I grew up in a small town called Wonderlake in Illinois. It was backwoods, with bikers and bible thumpers. It was secluded. In my small Catholic school I had a class of about 20 kids from the area. We had the same families, same religion, same education, and same life. All I knew was what was before me. The limited experiences were all I could draw opinions, views, or personality traits from. This was the foundation of who I am. What traits I have are lessons I learned. I learned about the bible. I learned that if I ask too many questions the adults around me would grow tired. I learned that if I made shadow puppets on the church pews during a sermon, my hands would quickly get swatted down. This was the foundation from which I built my opinions and worldviews.


However these constants were gone as I soon learned of my parent’s divorce. My mother, my sister, and I all moved to our grandfather’s home in Waukesha Wisconsin, and I attended my first day of 5th grade in a new public school, with a class of about 200 kids. I was lost in this new environment. But as I spoke to more people, developed new friends, and spoke with more diverse people, I became myself. I still had the haunting foundations of my Catholic school, but now I was a different person than I would have been. I’ve traveled, explored, learned, and I've developed into me.

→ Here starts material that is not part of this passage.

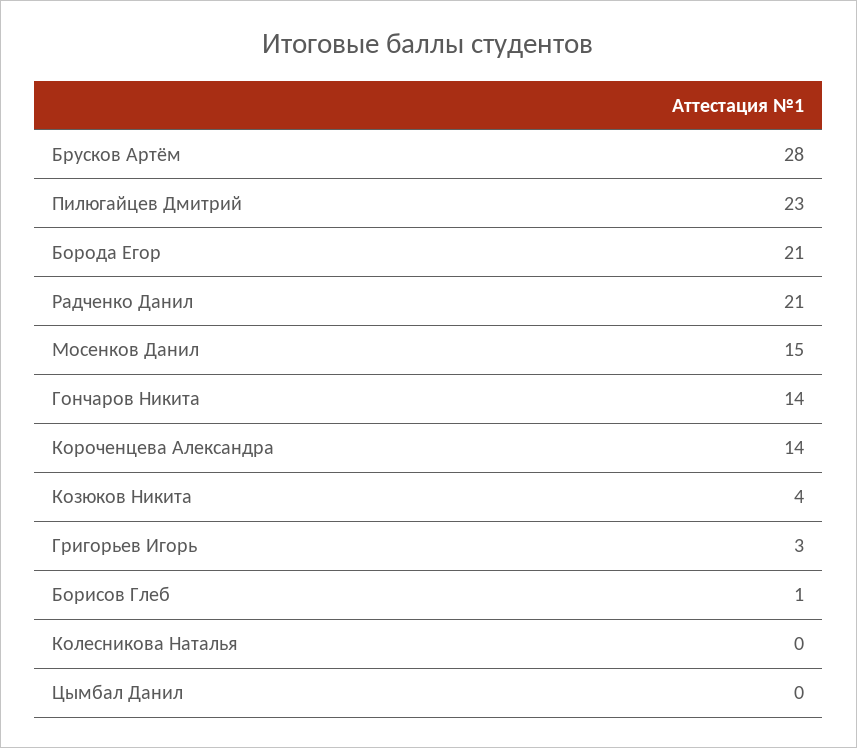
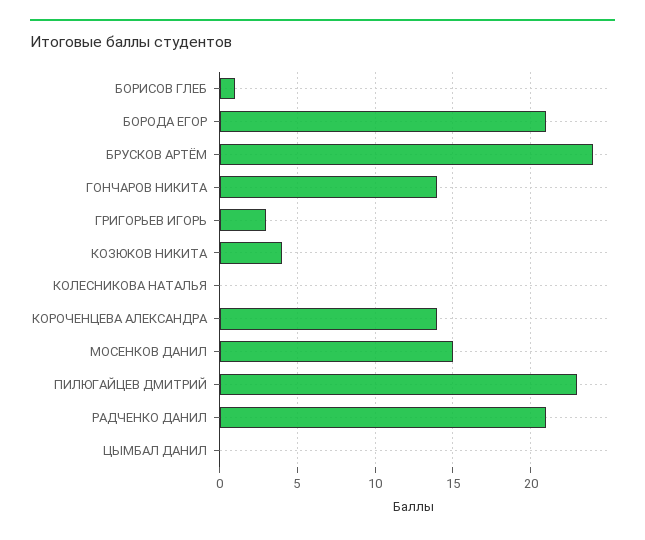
Брусков Артём: 28 -> 24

Not only did I learn about the world around me, but I learned about myself. When I was a child I was taught nothing but a nuclear family dynamic; a mother, a father, and children. I was taught that men and women were a natural coupling, by obligation I perceived myself this way. The narrow worldview I had known had influenced me as a person. But as I was free to grow and experience new viewpoints, I learned that my identity shouldn’t be dictated by cultural norms. That I shouldn’t feel pressured into loving men. That I shouldn't feel sinful for loving a girl. These conclusions would have been impossible without a new life.

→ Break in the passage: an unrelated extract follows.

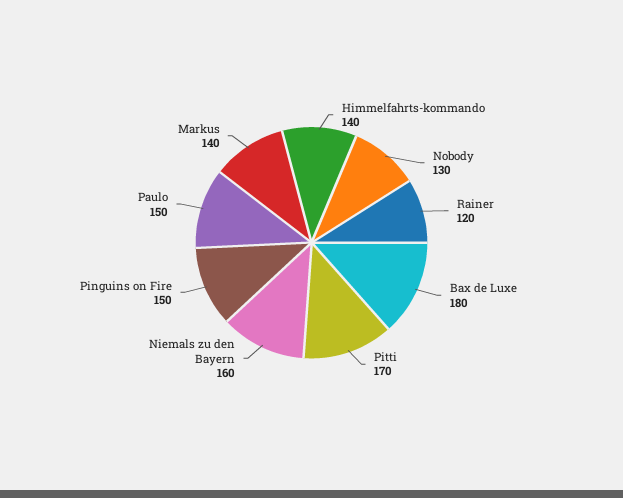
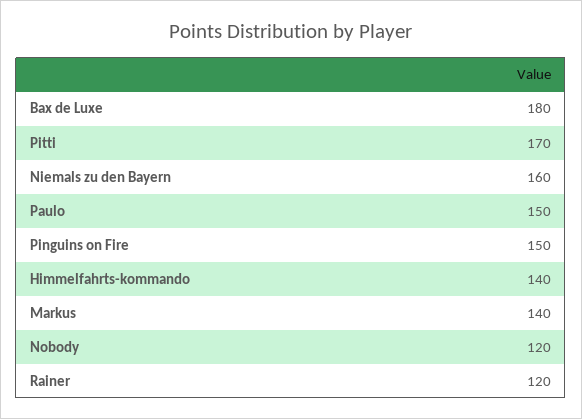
Nobody: 130 -> 120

A few years ago I tried to rekindle with my childhood friends. I wanted to know what people they grew into in my absence. As I spent more time with them, there was a melancholic realization I had to face. They were very much the same people I remembered, but I was not. I was a new person. Although they had gotten older, the limitations had kept them in an ether. A disconnect between who I became, and what they had always been. I don’t pity them, but I did feel empathetic.


We had the same foundation, but there was a monument of differences. Their bricks were uniform, tailor made for their foundation. My bricks, the new experiences I’ve had, were different colors and shapes, and sizes. Some were good and strong, helping to build me up. Others were misplaced, resulting in parts to crumble. Two different monuments, two different identities. But we shared a foundation.


It’s short sighted of me to presume that I am a better person for what I’ve experienced. But I am a wiser person. When every brick is tailor made to fit, you never learn to build a stable wall. Every experience good or bad, I’ve learned, grown, expanded. The walls of my monument are inevitably going to crumble, but which ruins are more fascinating? When I die, far off from now, I want more mismatched bricks. I want more experiences to dissolve into my identity. I want to learn and read and observe and taste the new in this world. And when nothing is left of me but the broken stones and bricks that were the monolith of my character, I hope nothing matches.